=== Begin Enclosure ===

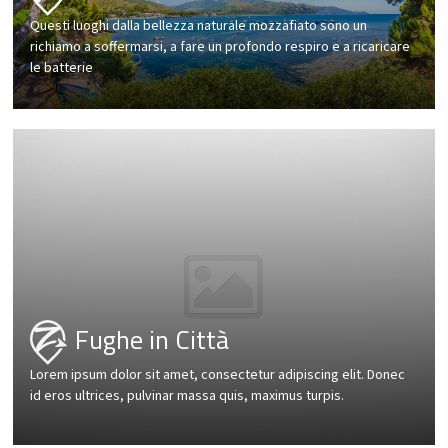
Questi luoghi dalla bellezza naturale mozzafiato sono un
richiamo a soffermarsi, a fare un profondo respiro e a ricaricare
le batterie
Fughe in Città
Lorem ipsum dolor sit amet, consectetur adipiscing elit. Donec
id eros ultrices, pulvinar massa quis, maximus turpis.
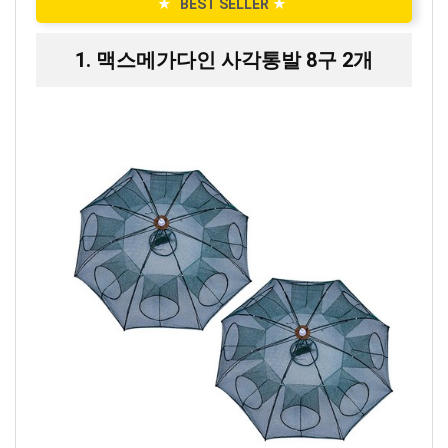
★
BEST SELLER
★
1. 맥스메가다인 사각통발 8구 2개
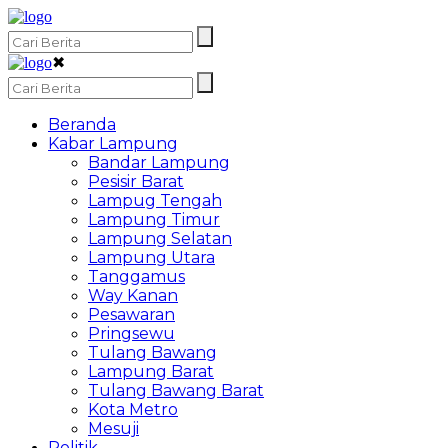
✖
Beranda
Kabar Lampung
Bandar Lampung
Pesisir Barat
Lampug Tengah
Lampung Timur
Lampung Selatan
Lampung Utara
Tanggamus
Way Kanan
Pesawaran
Pringsewu
Tulang Bawang
Lampung Barat
Tulang Bawang Barat
Kota Metro
Mesuji
Politik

=== End Enclosure ===

> Task
"Lampung Timur" marks the first line to print; reproduce that line and every line after it through the end of the listing above.

> Solved exercise
Lampung Timur
Lampung Selatan
Lampung Utara
Tanggamus
Way Kanan
Pesawaran
Pringsewu
Tulang Bawang
Lampung Barat
Tulang Bawang Barat
Kota Metro
Mesuji
Politik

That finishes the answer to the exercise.